On 23rd December 1689, Johannes Frederick Bellow, a Danish trooper, was executed in Beverley Market Place for killing fellow soldier Daniel Straker, in a duel. Both are buried in St Mary’s churchyard.

On 23rd December 1732, a hurricane removed the roof and steeple of Hornsea church, destroyed 24 houses and overturned a windmill, and interrupted the parish clerk in the act of concealing smuggled goods in the crypt of the church.

danish soldiers st mary's.JPG

October 21st

On 21st October 1823, Mr Gleadow, commander of the customs cutter Bee, seized 31,324 barrels of contraband, including 250 lbs of tea, 720 lbs of tobacco, and 976 gallons of spirits, mostly gin, from the Lunatic asylum, Brandesburton Moor.

On 21st October 1904, the Gamecock trawler fleet from Hull was fired on by the Russian Baltic fleet, claiming they mistook them for the Japanese Navy.
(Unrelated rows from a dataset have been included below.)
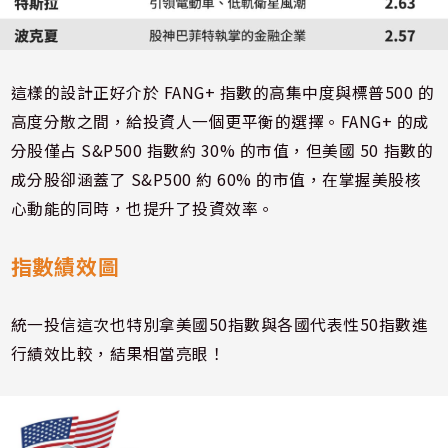
這樣的設計正好介於 FANG+ 指數的高集中度與標普500 的
高度分散之間，給投資人一個更平衡的選擇。FANG+ 的成
分股僅占 S&P500 指數約 30% 的市值，但美國 50 指數的
成分股卻涵蓋了 S&P500 約 60% 的市值，在掌握美股核
心動能的同時，也提升了投資效率。
指數績效圖
統一投信這次也特別拿美國50指數與各國代表性50指數進
行績效比較，結果相當亮眼！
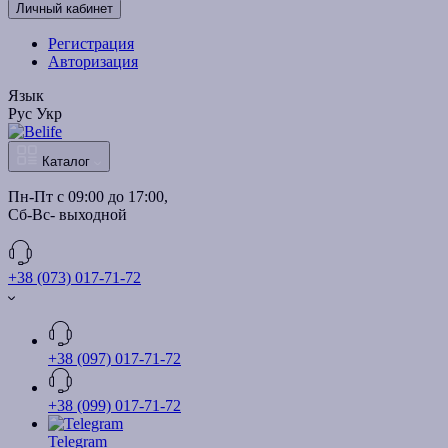
Личный кабинет
Регистрация
Авторизация
Язык
Рус
Укр
Каталог
Пн-Пт с 09:00 до 17:00, 
Сб-Вс- выходной
+38 (073) 017-71-72
+38 (097) 017-71-72
+38 (099) 017-71-72
Telegram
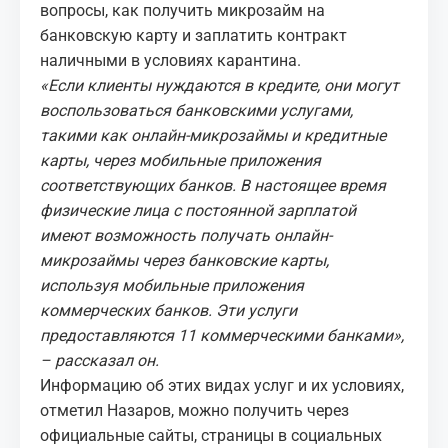
вопросы, как получить микрозайм на
банковскую карту и заплатить контракт
наличными в условиях карантина.
«Если клиенты нуждаются в кредите, они могут
воспользоваться банковскими услугами,
такими как онлайн-микрозаймы и кредитные
карты, через мобильные приложения
соответствующих банков. В настоящее время
физические лица с постоянной зарплатой
имеют возможность получать онлайн-
микрозаймы через банковские карты,
используя мобильные приложения
коммерческих банков. Эти услуги
предоставляются 11 коммерческими банками»,
– рассказал он.
Информацию об этих видах услуг и их условиях,
отметил Назаров, можно получить через
официальные сайты, страницы в социальных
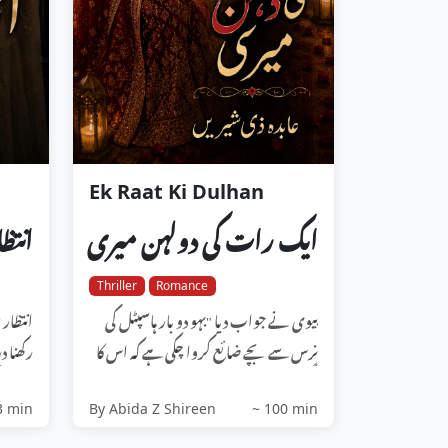
Ek Raat Ki Dulhan
ایک رات کی دولہن میری
انتظ
Thriller
Romance
بیوی نے جواب دیا "بہو دو بار ہاسپٹل کی
انتظار 
نرس سے بچے ضائع کروا چکی ہے کہ اس کا
رکھنا د
فیگر خراب ہو جائے گا....
مہم...
3 min
By Abida Z Shireen
~ 100 min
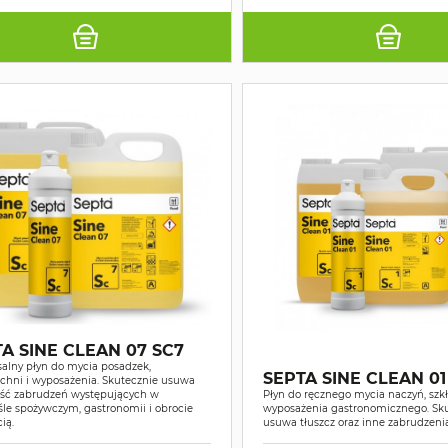
A SINE CLEAN 07 SC7
alny płyn do mycia posadzek,
SEPTA SINE CLEAN 01
chni i wyposażenia. Skutecznie usuwa
ść zabrudzeń występujących w
Płyn do ręcznego mycia naczyń, szkł
le spożywczym, gastronomii i obrocie
wyposażenia gastronomicznego. Sk
ią.
usuwa tłuszcz oraz inne zabrudzeni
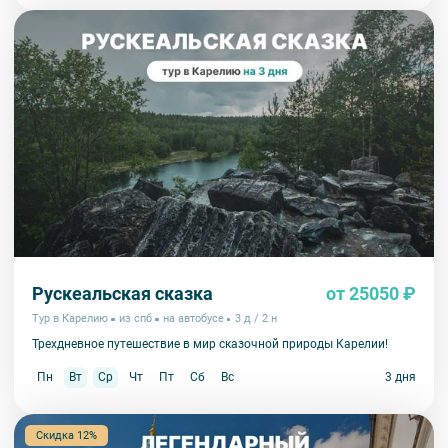
Рускеальская сказка
от 25050 ₽
Тур в Карелию
из спб
на автобусе
3 д / 2 н
Трехдневное путешествие в мир сказочной природы Карелии!
Пн
Вт
Ср
Чт
Пт
Сб
Вс
3 дня
Скидка 12%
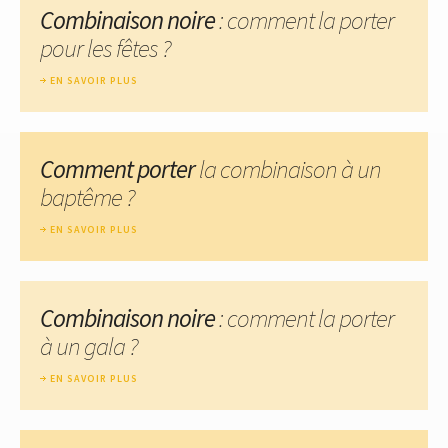
Combinaison noire
: comment la porter
pour les fêtes ?
EN SAVOIR PLUS
Comment porter
la combinaison à un
baptême ?
EN SAVOIR PLUS
Combinaison noire
: comment la porter
à un gala ?
EN SAVOIR PLUS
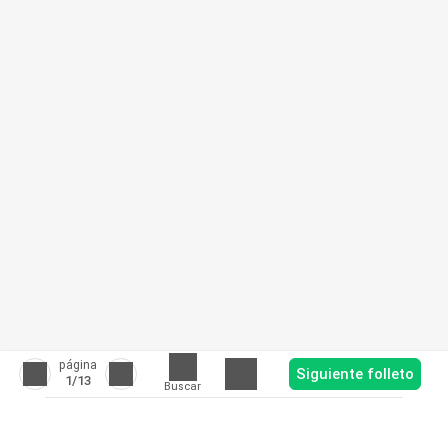
página
Siguiente folleto
1
/13
Buscar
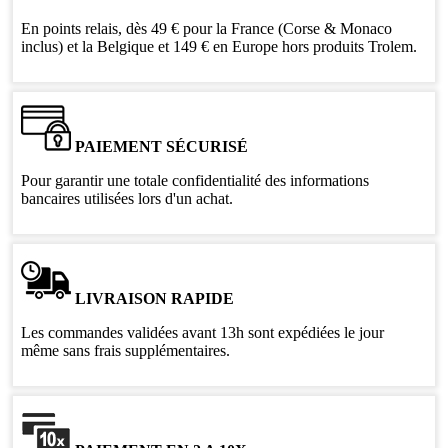
En points relais, dès 49 € pour la France (Corse & Monaco
inclus) et la Belgique et 149 € en Europe hors produits Trolem.
PAIEMENT SÉCURISÉ
Pour garantir une totale confidentialité des informations
bancaires utilisées lors d'un achat.
LIVRAISON RAPIDE
Les commandes validées avant 13h sont expédiées le jour
même sans frais supplémentaires.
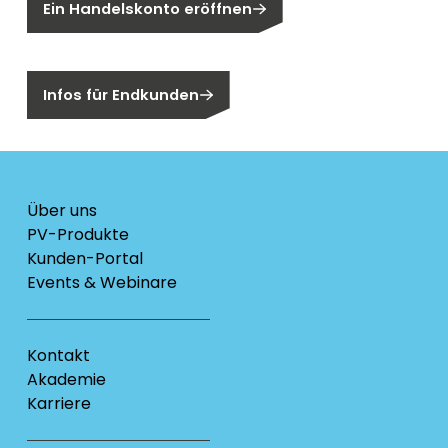
Ein Handelskonto eröffnen
Sind Sie ein Endkunden?
Infos für Endkunden
Über uns
PV-Produkte
Kunden-Portal
Events & Webinare
Kontakt
Akademie
Karriere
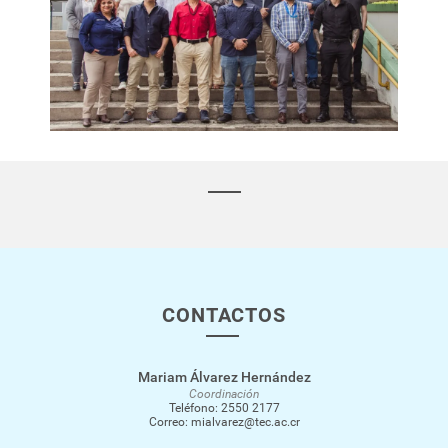
CONTACTOS
Mariam Álvarez Hernández
Coordinación
Teléfono:
2550 2177
Correo:
mialvarez@tec.ac.cr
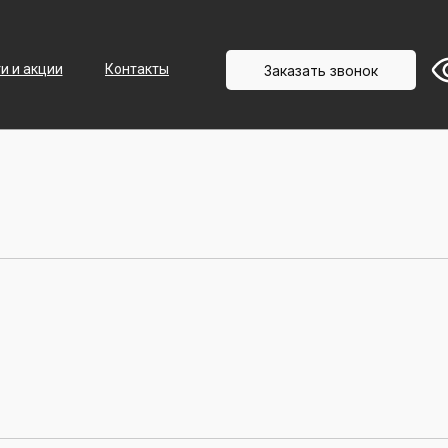
+7 (3452) 58-50-04
Записаться
и и акции
Контакты
Заказать звонок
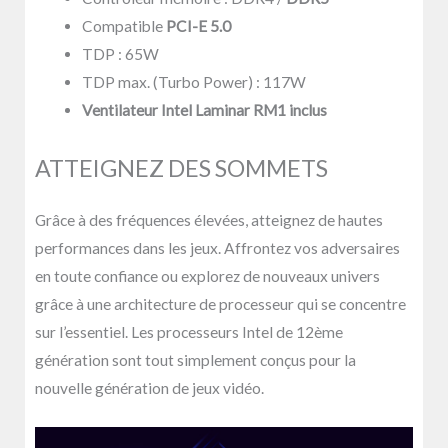
Compatible
PCI-E 5.0
TDP : 65W
TDP max. (Turbo Power) : 117W
Ventilateur Intel Laminar RM1 inclus
ATTEIGNEZ DES SOMMETS
Grâce à des fréquences élevées, atteignez de hautes
performances dans les jeux. Affrontez vos adversaires
en toute confiance ou explorez de nouveaux univers
grâce à une architecture de processeur qui se concentre
sur l’essentiel. Les processeurs Intel de 12ème
génération sont tout simplement conçus pour la
nouvelle génération de jeux vidéo.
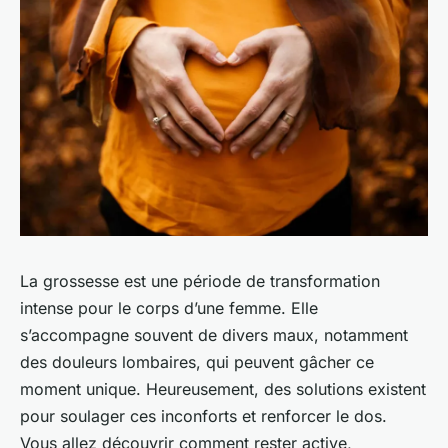
La grossesse est une période de transformation
intense pour le corps d’une femme. Elle
s’accompagne souvent de divers maux, notamment
des douleurs lombaires, qui peuvent gâcher ce
moment unique. Heureusement, des solutions existent
pour soulager ces inconforts et renforcer le dos.
Vous allez découvrir comment rester active,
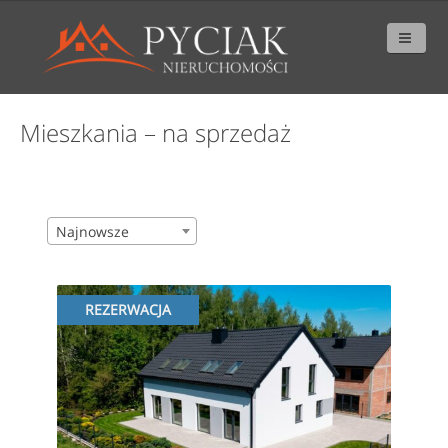
Mieszkania – na sprzedaż
Najnowsze
REZERWACJA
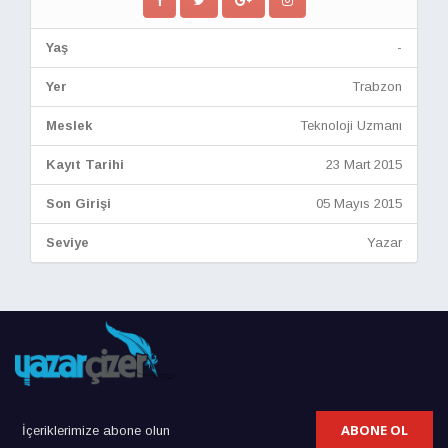
Yaş
-
Yer
Trabzon
Meslek
Teknoloji Uzmanı
Kayıt Tarihi
23 Mart 2015
Son Girişi
05 Mayıs 2015
Seviye
Yazar
ABONE OL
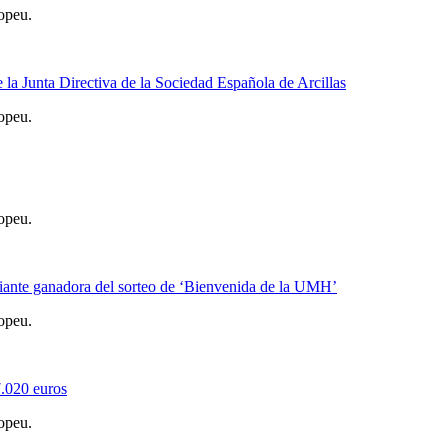
opeu.
a Junta Directiva de la Sociedad Española de Arcillas
opeu.
opeu.
nte ganadora del sorteo de ‘Bienvenida de la UMH’
opeu.
7.020 euros
opeu.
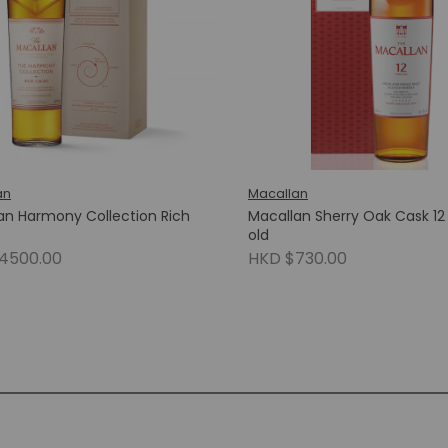
an
Macallan
an Harmony Collection Rich
Macallan Sherry Oak Cask 12
old
4500.00
HKD $730.00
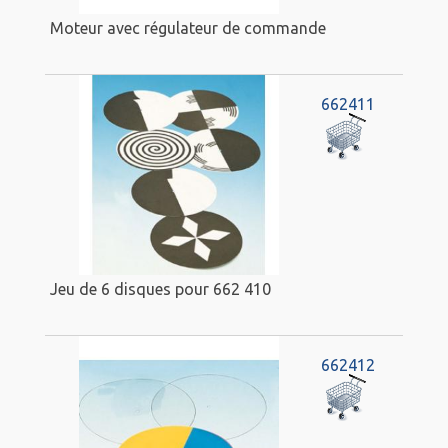
Moteur avec régulateur de commande
662411
Jeu de 6 disques pour 662 410
662412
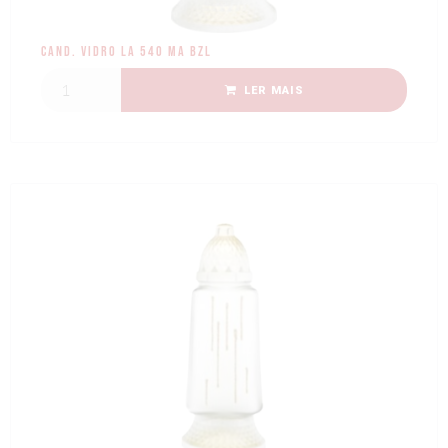
Cand. Vidro LA 540 MA BZL
LER MAIS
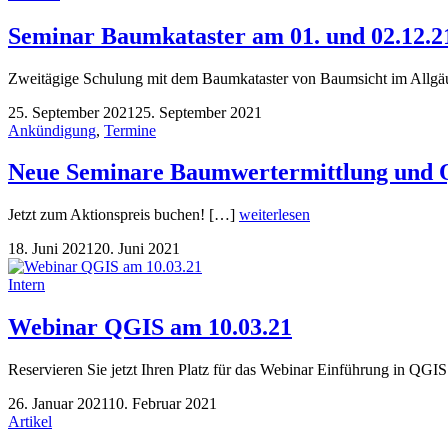
Seminar Baumkataster am 01. und 02.12.2
Zweitägige Schulung mit dem Baumkataster von Baumsicht im Allgä
25. September 2021
25. September 2021
Ankündigung
,
Termine
Neue Seminare Baumwertermittlung und
Jetzt zum Aktionspreis buchen! […]
weiterlesen
18. Juni 2021
20. Juni 2021
Intern
Webinar QGIS am 10.03.21
Reservieren Sie jetzt Ihren Platz für das Webinar Einführung in QGI
26. Januar 2021
10. Februar 2021
Artikel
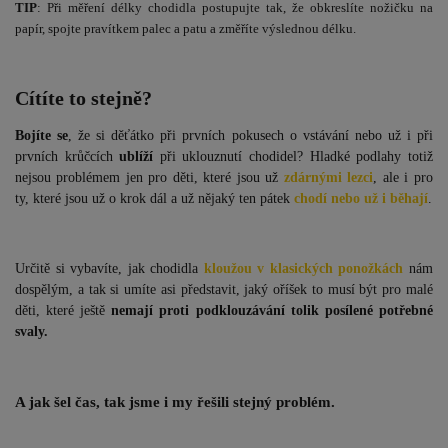
TIP
: Při měření délky chodidla postupujte tak, že obkreslíte nožičku na
papír, spojte pravítkem palec a patu a změříte výslednou délku.
Cítíte to stejně?
Bojíte se
, že si děťátko při prvních pokusech o vstávání nebo už i při
prvních krůčcích
ublíží
při uklouznutí chodidel? Hladké podlahy totiž
nejsou problémem jen pro děti, které jsou už
zdárnými lezci
, ale i pro
ty, které jsou už o krok dál a už nějaký ten pátek
chodí nebo už i běhají
.
Určitě si vybavíte, jak chodidla
kloužou v klasických ponožkách
nám
dospělým, a tak si umíte asi představit, jaký oříšek to musí být pro malé
děti, které ještě
nemají proti podklouzávání tolik posílené potřebné
svaly.
A jak šel čas, tak jsme i my řešili stejný problém.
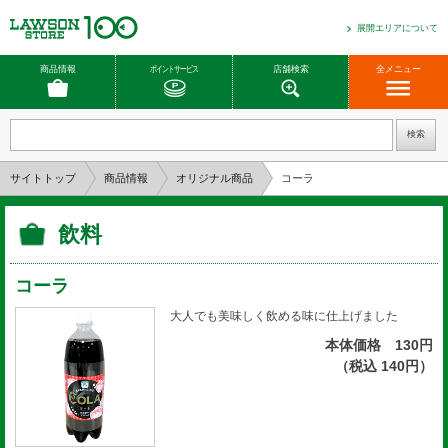
展開エリアについて
商品情報
ポイントサービス
店舗検索
全メニュー
サイトトップ
商品情報
オリジナル商品
コーラ
飲料
コーラ
大人でも美味しく飲める味に仕上げました
本体価格 130円
（税込 140円）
The trawler Crane was sunk and her captain and second mate killed; 30 others were injured. There is a memorial statue to the ‘Russian Outrage’ at the corner of Boulevard/Hessle Road.

On 21st October 1905, Ellen Borrill, of William’s Terrace, Hull, was murdered at Danthorpe by Peter Williams, her partner. He cut her throat in a field, walked to Burton Pidsea, and then gave himself up to the police at Roos. He claimed she had tried to kill herself, and asked him to finish her off. On 2nd December, Williams was sentenced to death, but was reprieved.

On 21st October 1921, Jim Graham and Cam Connor, out of work shipwrights from South Shields, bought a 14-seater Model T. Ford and set up Easington’s first bus service, just 2 years after East Yorkshire’s first bus service was set up in Elloughton by E.J. Lee, also using a 14-seater Model T.